Read 2 Kings 20:20 and 2 Chronicles 32:30 in the Old Testament and you’ll find a reference to a tunnel that was built in 700 B.C. by order of King Hezekiah to protect Jerusalem’s water supply against an Assyrian siege. Long considered an engineering feat for that day and age, the serpentine tunnel ran 1,750 feet long and moved water from the Gihon spring across the entire city of ancient Jerusalem to the pool of Siloam.

Fast forward to modern-day Jerusalem. The Siloam Tunnel in that city matches the biblical description of King Hezekiah’s tunnel. But is it really the same one? That question has stumped scholars for years, many of whom insisted the Siloam Tunnel was built centuries later than the Bible suggested in Kings and Chronicles.

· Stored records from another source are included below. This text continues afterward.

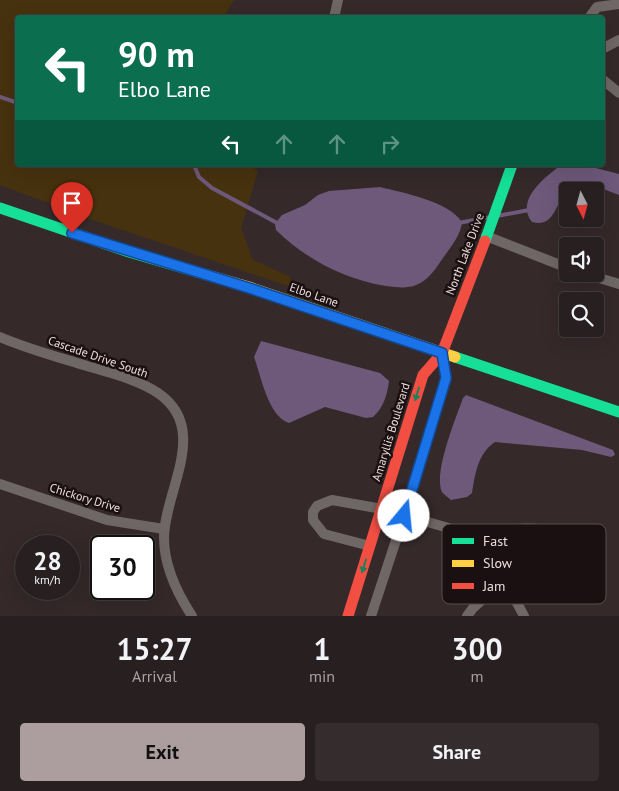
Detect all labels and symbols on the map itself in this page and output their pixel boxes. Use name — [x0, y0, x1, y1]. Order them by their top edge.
pin — [51, 182, 93, 233]
north arrow — [559, 182, 604, 228]
street label: North Lake Drive — [442, 211, 487, 297]
street label: Elbo Lane — [288, 279, 341, 310]
street label: Cascade Drive South — [46, 332, 150, 381]
street label: Amaryllis Boulevard — [368, 381, 413, 483]
one-way arrow — [412, 386, 420, 401]
street label: Chickory Drive — [48, 480, 122, 515]
position arrow — [377, 489, 429, 541]
legend — [442, 524, 606, 604]
text: Fast — [483, 532, 508, 550]
speed limit sign: 30 — [90, 535, 155, 600]
text: Slow — [483, 554, 513, 572]
one-way arrow — [359, 558, 367, 573]
text: Jam — [482, 577, 505, 595]

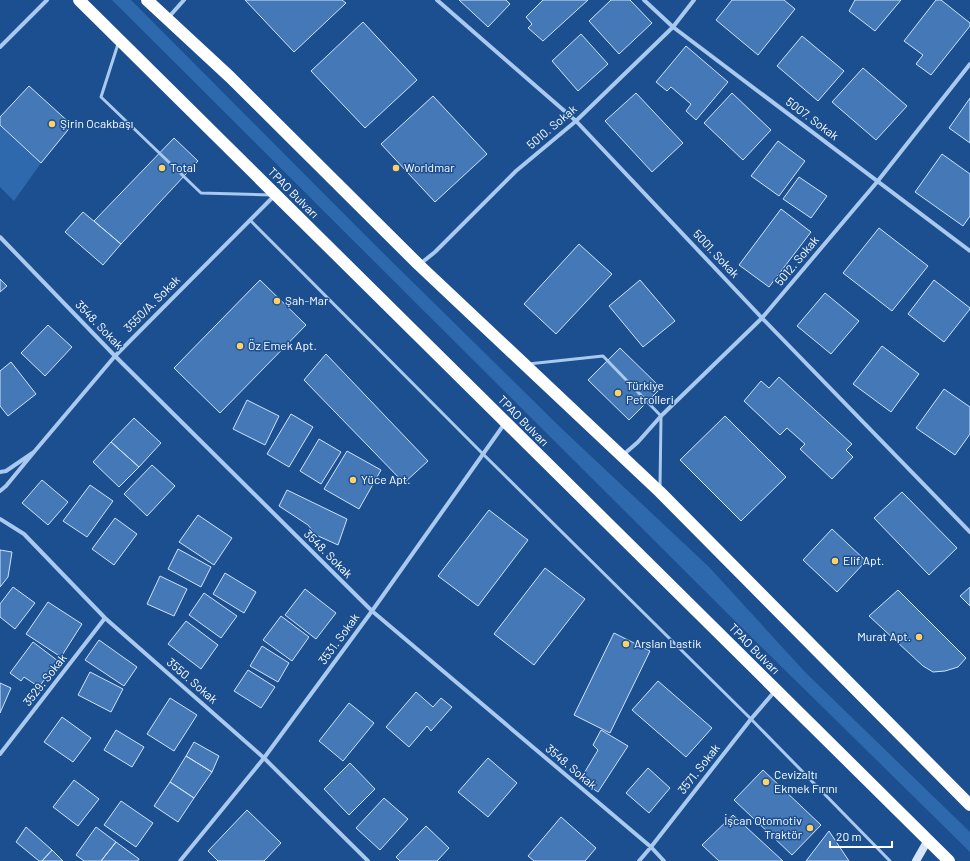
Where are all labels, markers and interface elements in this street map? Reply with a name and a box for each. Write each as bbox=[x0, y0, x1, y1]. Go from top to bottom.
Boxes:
street label: 5007. Sokak bbox=[784, 94, 842, 143]
street label: 5010. Sokak bbox=[524, 101, 579, 151]
place label: Şirin Ocakbaşı bbox=[60, 116, 133, 130]
marker: Şirin Ocakbaşı bbox=[47, 119, 57, 129]
place label: Total bbox=[170, 160, 196, 174]
place label: Worldmar bbox=[404, 160, 455, 174]
marker: Total bbox=[157, 163, 167, 173]
marker: Worldmar bbox=[391, 163, 401, 173]
street label: TPAO Bulvarı bbox=[265, 164, 322, 221]
street label: 5001. Sokak bbox=[691, 226, 743, 280]
street label: 5012. Sokak bbox=[771, 233, 821, 288]
street label: 3550/A. Sokak bbox=[120, 272, 182, 334]
place label: Şah-Mar bbox=[285, 293, 329, 307]
marker: Şah-Mar bbox=[272, 296, 282, 306]
street label: 3548. Sokak bbox=[73, 297, 126, 352]
place label: Öz Emek Apt. bbox=[248, 338, 317, 352]
marker: Öz Emek Apt. bbox=[235, 341, 245, 351]
place label: Türkiye Petrolleri bbox=[626, 378, 674, 406]
marker: Türkiye Petrolleri bbox=[613, 388, 623, 398]
street label: TPAO Bulvarı bbox=[495, 392, 552, 449]
place label: Yüce Apt. bbox=[361, 472, 411, 486]
marker: Yüce Apt. bbox=[348, 475, 358, 485]
street label: 3548. Sokak bbox=[302, 526, 356, 580]
place label: Elif Apt. bbox=[843, 553, 884, 567]
marker: Elif Apt. bbox=[830, 556, 840, 566]
street label: 3531. Sokak bbox=[315, 610, 361, 667]
street label: TPAO Bulvarı bbox=[726, 620, 783, 677]
place label: Murat Apt. bbox=[857, 629, 911, 643]
marker: Murat Apt. bbox=[914, 632, 924, 642]
place label: Arslan Lastik bbox=[634, 636, 701, 650]
marker: Arslan Lastik bbox=[621, 639, 631, 649]
street label: 3529. Sokak bbox=[19, 650, 69, 708]
street label: 3550. Sokak bbox=[164, 654, 221, 706]
street label: 3548. Sokak bbox=[543, 741, 600, 792]
street label: 3571. Sokak bbox=[674, 741, 722, 796]
place label: Cevizaltı Ekmek Fırını bbox=[774, 767, 837, 795]
marker: Cevizaltı Ekmek Fırını bbox=[761, 777, 771, 787]
place label: İşcan Otomotiv Traktör bbox=[724, 813, 803, 841]
marker: İşcan Otomotiv Traktör bbox=[805, 823, 815, 833]
scale bar bbox=[830, 823, 892, 849]
text: 20 m bbox=[836, 829, 862, 843]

The only clue that survived for more than 2,700 years is an inscription discovered in 1880 on a tunnel wall that supported the link to King Hezekiah, although it did not name him specifically, reports The Associated Press.

Now geologists from the Cave Research Center at Hebrew University in Jerusalem think they have solved the mystery. By using radiocarbon testing to analyze the age of stalactite samples from the ceiling of the Siloam Tunnel and plant material recovered from its plaster floor, the biblical record and the tunnel’s age have been confirmed, the researchers wrote in the journal Nature. The Siloam Tunnel is the one built by King Hezekiah.

This is also significant because it is the first time that a well-identified biblical structure has been subjected to extensive radiocarbon dating.

Even with all our modern-day technology and scientific knowledge, very little testing of biblical structures has been done to prove or disprove their age or authenticity. Why? The experts told AP such testing is difficult because it’s often hard to identify such structures, they may be poorly preserved, or they may be restricted for various political or religious reasons.

The Siloam Tunnel is different. It’s long been a tourist attraction. Anyone can wander in it and see the pick marks the original builders made in the walls to adjust their course so the tunnel would meet with a second team of workers who were heading toward them from the opposite end of the city. AP notes that those pick marks tell us how difficult it was to connect the two ends of the tunnel. “The tunnel is extraordinary, but these guys didn’t know where they were going a lot of the time,” Hershel Shanks, an expert on the history of Jerusalem who writes for the Biblical Archaeology Review, told AP. Still, he added, “It’s nice to have scientific confirmation for what the vast majority of biblical scholars and archaeologists believe.”